--- ASSIGNMENT ---
Return, word for word, the lines of the listing below from the one with "basket: none [314,211,359,247]" through the one with "pouf: present [411,311,489,397]", and no other lines.

--- PROVIDED INFORMATION ---
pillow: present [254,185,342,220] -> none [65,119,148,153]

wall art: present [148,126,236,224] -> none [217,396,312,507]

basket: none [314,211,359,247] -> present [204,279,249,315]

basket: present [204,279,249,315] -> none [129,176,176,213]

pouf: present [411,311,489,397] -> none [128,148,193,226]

---

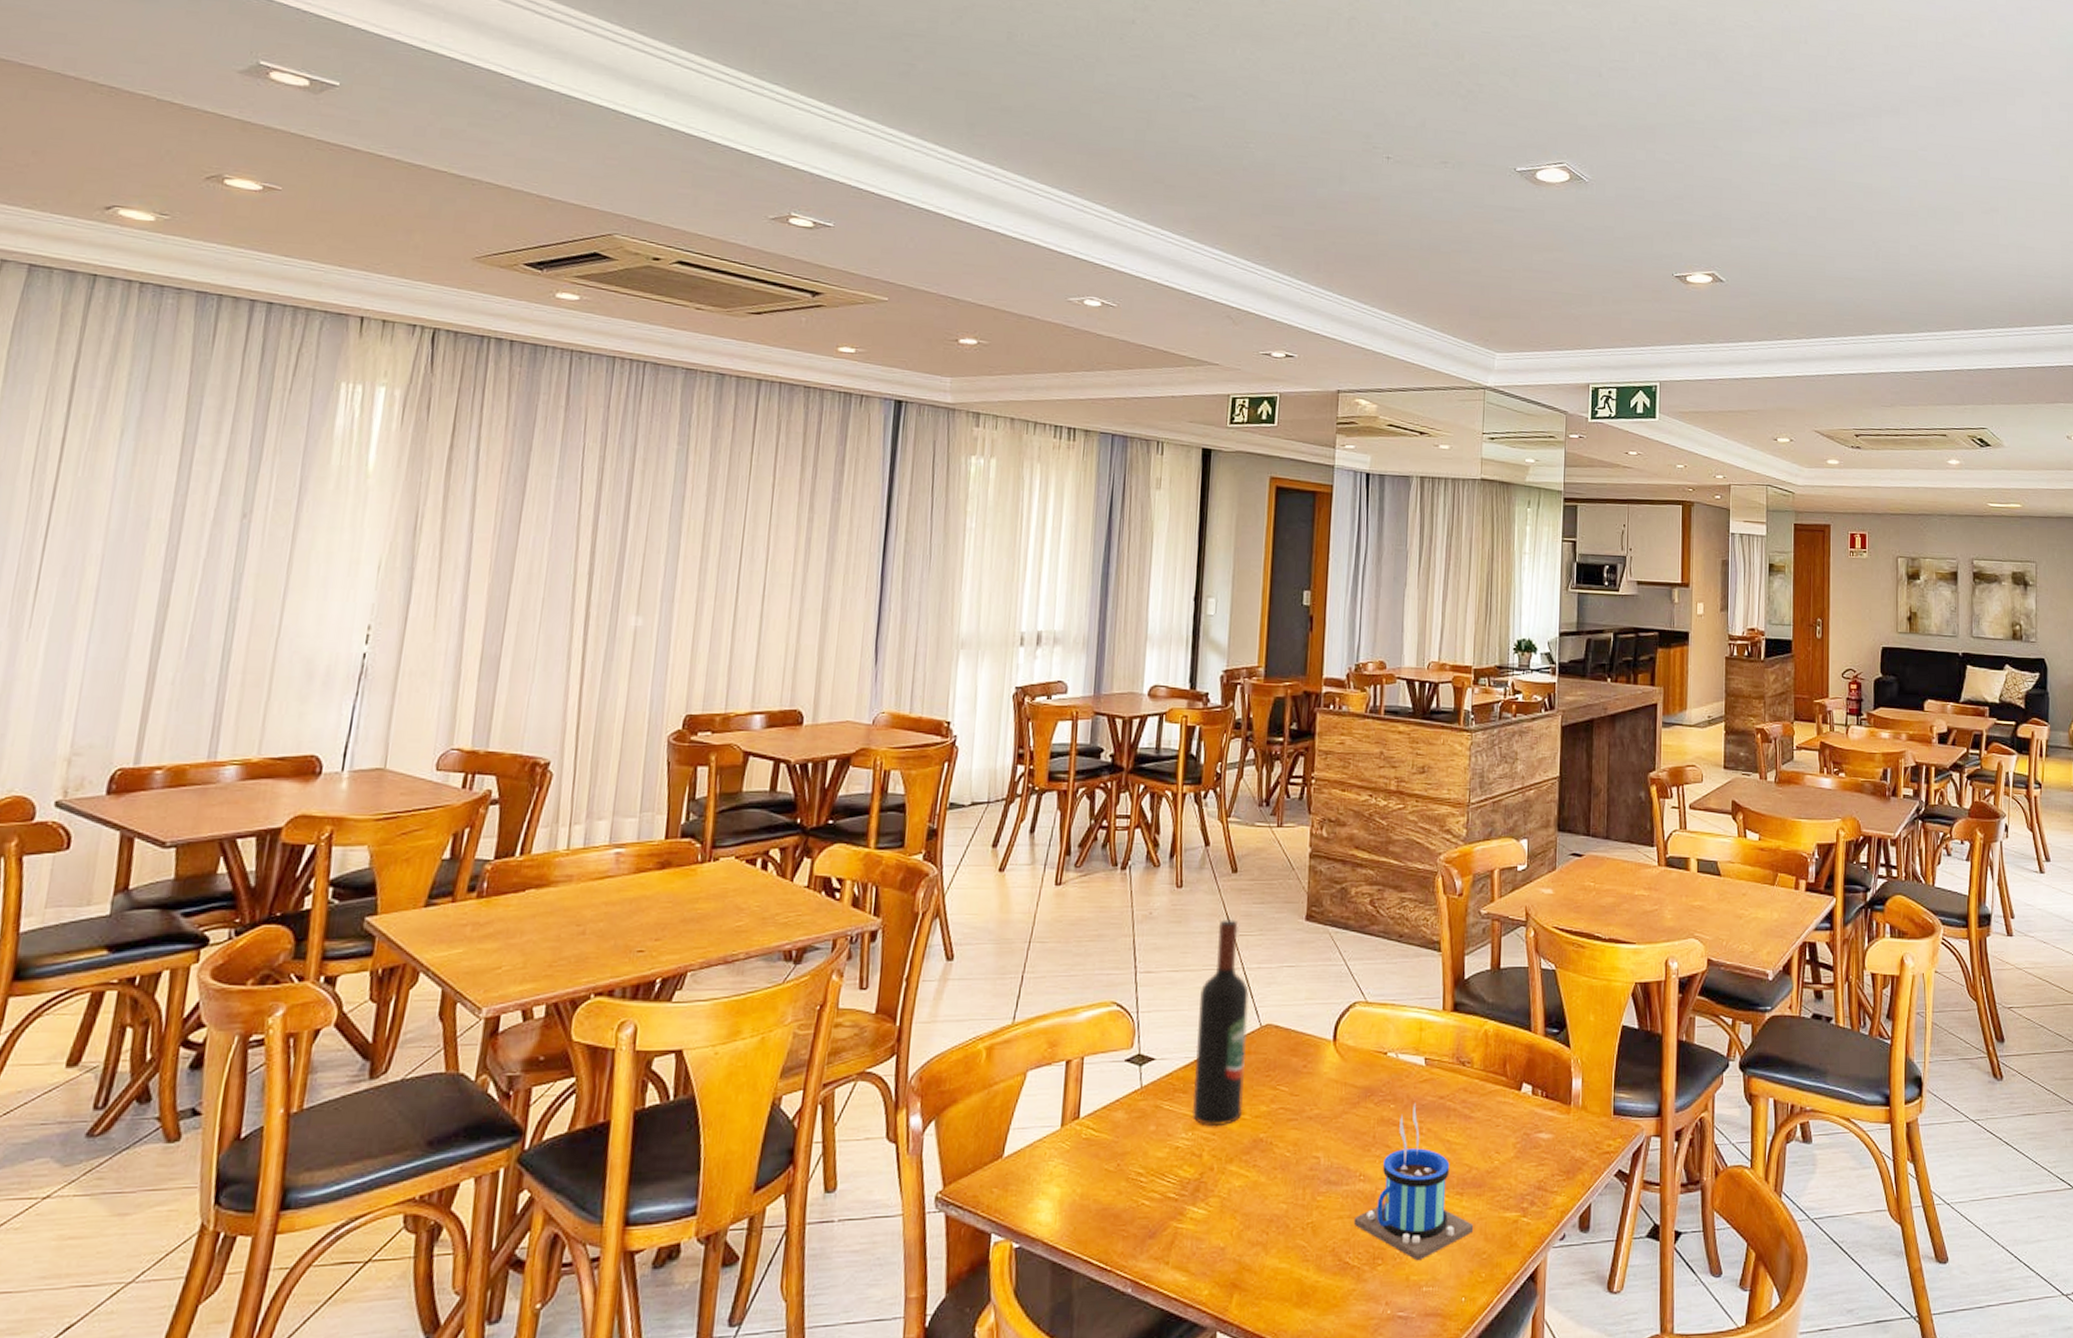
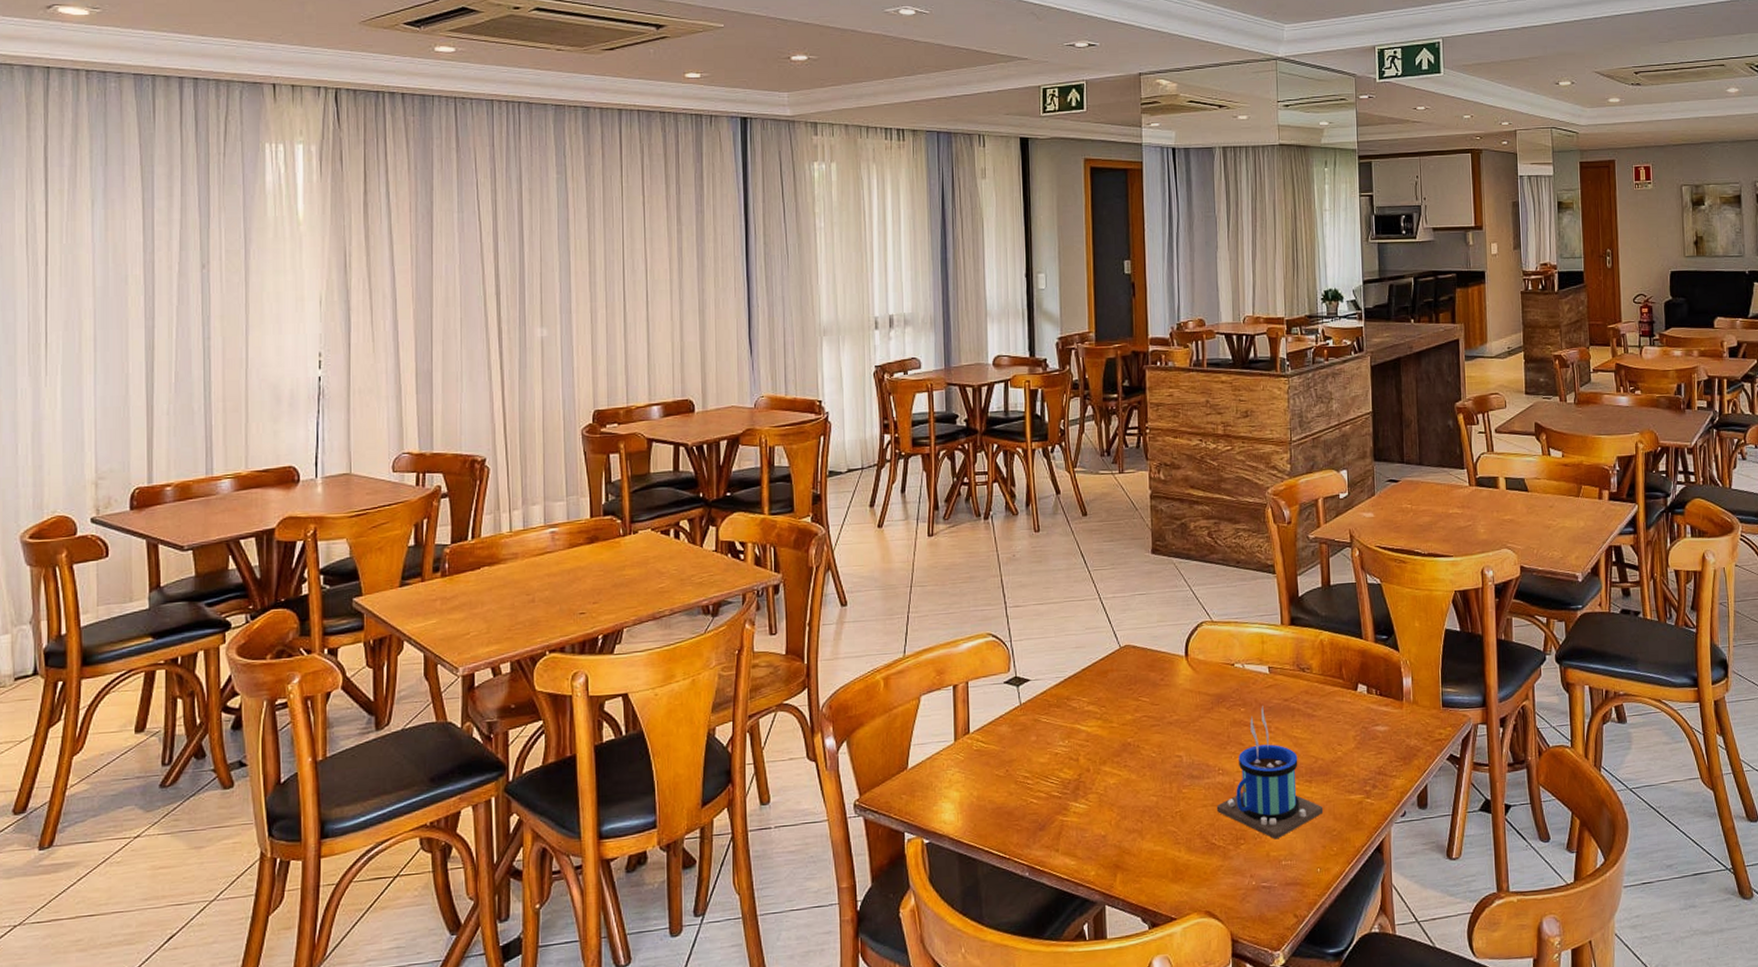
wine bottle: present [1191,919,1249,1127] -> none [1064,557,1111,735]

--- TASK ANSWER ---
basket: none [314,211,359,247] -> present [204,279,249,315]

basket: present [204,279,249,315] -> none [129,176,176,213]

pouf: present [411,311,489,397] -> none [128,148,193,226]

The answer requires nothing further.